I've explained in mainy posts that just because you weren't born on Scottish soil, it doesn't mean you are not Scottish, well I'll leave it to the Scottish writer Andro Linklater this time tp exoplain Compton Mackenzies credentails, not that they should be needed. Liklater penned a biography on Mackenzie, so is more than qualified;
“(He) wasn’t born a Scot, and he didn’t sound like a Scot. But nevertheless his imagination was truly Scottish.”
Edward Montague Compton Mackenzie was born in West Hartlepool in 1883 and raised in London. His was a theatrical family – many of whose members used Compton as their stage name. His grandfather Henry Compton was a well-known Shakespearean actor of the Victorian era. A history graduate of Magdalen College, Oxford, the young Mackenzie published his first novel in 1912 but his writing career was stalled by the outbreak of war.
He quickly signed up and saw action at Gallipoli. In 1915 he was recruited into the fledgling Secret Service and was posted across the eastern Mediterranean. Although he would later be awarded a knighthood, Mackenzie was no darling of the British establishment. In 1932 he was hauled before the courts and fined for breaching the Official Secrets Act for writing Greek Memories – a candid reflection of his time as a spy. At a time when the British public was scarcely aware of the security services, Mackenzie freely outlined its organisation. It was withdrawn from sale and was only published in full as recently as 2011.
In 1933 he took revenge on the Secret Service with Water on the Brain, an obvious swipe at the Service. Despite its satirical cover, he managed to include a few genuine morsels – such as the fact that the chief of the Service always wrote in green ink. At story’s end, the location of the Secret Service’s headquarters is revealed in a spy thriller and the spooks have to move out. The building becomes an asylum for “the servants of bureaucracy who have been driven mad in the service of the country”. By this point Mackenzie was already resident in Scotland and had become close friends with the poet Hugh MacDiarmid and the influential writer, thinker and adventurer Robert Cunninghame Graham. Together they helped establish the National Party of Scotland in 1928, which emerged in 1934 as the modern SNP.

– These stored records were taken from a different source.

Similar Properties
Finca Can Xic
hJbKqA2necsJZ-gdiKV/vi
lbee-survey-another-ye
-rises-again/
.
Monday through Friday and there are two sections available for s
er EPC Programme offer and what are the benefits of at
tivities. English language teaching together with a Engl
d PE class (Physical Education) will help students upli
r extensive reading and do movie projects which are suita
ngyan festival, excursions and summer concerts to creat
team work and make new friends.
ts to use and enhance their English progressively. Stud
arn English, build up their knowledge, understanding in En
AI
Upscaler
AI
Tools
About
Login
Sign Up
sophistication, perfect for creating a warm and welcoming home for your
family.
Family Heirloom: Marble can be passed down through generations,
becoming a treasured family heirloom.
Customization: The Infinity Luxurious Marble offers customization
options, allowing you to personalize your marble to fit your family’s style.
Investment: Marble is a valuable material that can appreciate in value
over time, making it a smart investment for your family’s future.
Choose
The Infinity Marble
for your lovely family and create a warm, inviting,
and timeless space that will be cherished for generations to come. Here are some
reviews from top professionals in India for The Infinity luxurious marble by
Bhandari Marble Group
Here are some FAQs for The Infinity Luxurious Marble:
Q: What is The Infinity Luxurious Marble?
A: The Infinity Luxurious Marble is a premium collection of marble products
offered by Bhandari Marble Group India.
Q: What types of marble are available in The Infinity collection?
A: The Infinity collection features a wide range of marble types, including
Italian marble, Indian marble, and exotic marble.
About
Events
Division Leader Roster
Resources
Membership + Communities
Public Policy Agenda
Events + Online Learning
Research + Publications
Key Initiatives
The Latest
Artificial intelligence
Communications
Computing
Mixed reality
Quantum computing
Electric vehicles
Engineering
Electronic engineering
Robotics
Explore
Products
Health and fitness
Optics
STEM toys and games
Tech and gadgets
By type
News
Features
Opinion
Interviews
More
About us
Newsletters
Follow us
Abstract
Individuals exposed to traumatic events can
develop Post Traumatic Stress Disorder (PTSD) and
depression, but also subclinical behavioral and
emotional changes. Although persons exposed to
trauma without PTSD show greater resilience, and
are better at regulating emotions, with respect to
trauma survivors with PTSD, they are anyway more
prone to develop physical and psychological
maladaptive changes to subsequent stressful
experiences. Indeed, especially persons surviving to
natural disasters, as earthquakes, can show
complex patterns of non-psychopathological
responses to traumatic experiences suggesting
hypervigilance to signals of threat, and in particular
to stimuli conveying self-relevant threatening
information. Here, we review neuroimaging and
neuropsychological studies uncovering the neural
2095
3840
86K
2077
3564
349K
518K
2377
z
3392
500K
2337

Mackenzie settled on the Hebridean island of Barra and concentrated on his most ambitious project, The Four Winds of Love. Gavin Wallace, another of his biographers, later wrote: “The Four Winds of Love, published in six volumes between 1937 and 1945 and containing almost 1 million words, is one of the most ambitious Scottish novels of the twentieth century, an enormous historical odyssey which anatomizes the politics of peripheral nationalism both throughout Europe and in Britain, again through semi-autobiographical character development.”
But it was Mackenzie’s comic novels that won him wider fame and fortune. Whisky Galore, based on a real-life incident in Eriskay in 1941, was first adapted for the big screen by Ealing studios and released to popular acclaim in 1948. The enduring appeal of the novel was later summed up by one Scotsman literary critic:
“So what if it perpetrates the old, cliched ‘Brigadoon’ myth? Scots, English, American or Martian, no-one can resist this tale of ill-gotten whisky gain on a Scottish island in wartime. It’s simply hilarious.”
Such was Mackenzie’s status as an elder statesman of letters he was knighted in 1952 and remained a much-respected cultural commentator for the rest of his life. In later years he lived in Drummond Place, in Edinburgh’s New Town, where he died from cancer aged 89, in 1972, he is buried on Barra.
Lavish tributes followed. Dr Robert McIntyre, president of the SNP and the first Scottish nationalist elected to parliament, described Mackenzie as “the Grand Old Man of Scotland”. Novelist Eric Linklater said he was a “consummate stylist, who, unlike most writers, also lived with style.”
There are many Mackenzie quotes I could call on, but my favourite is
“Love makes the world go round? Not at all. Whisky makes it go round twice as fast.”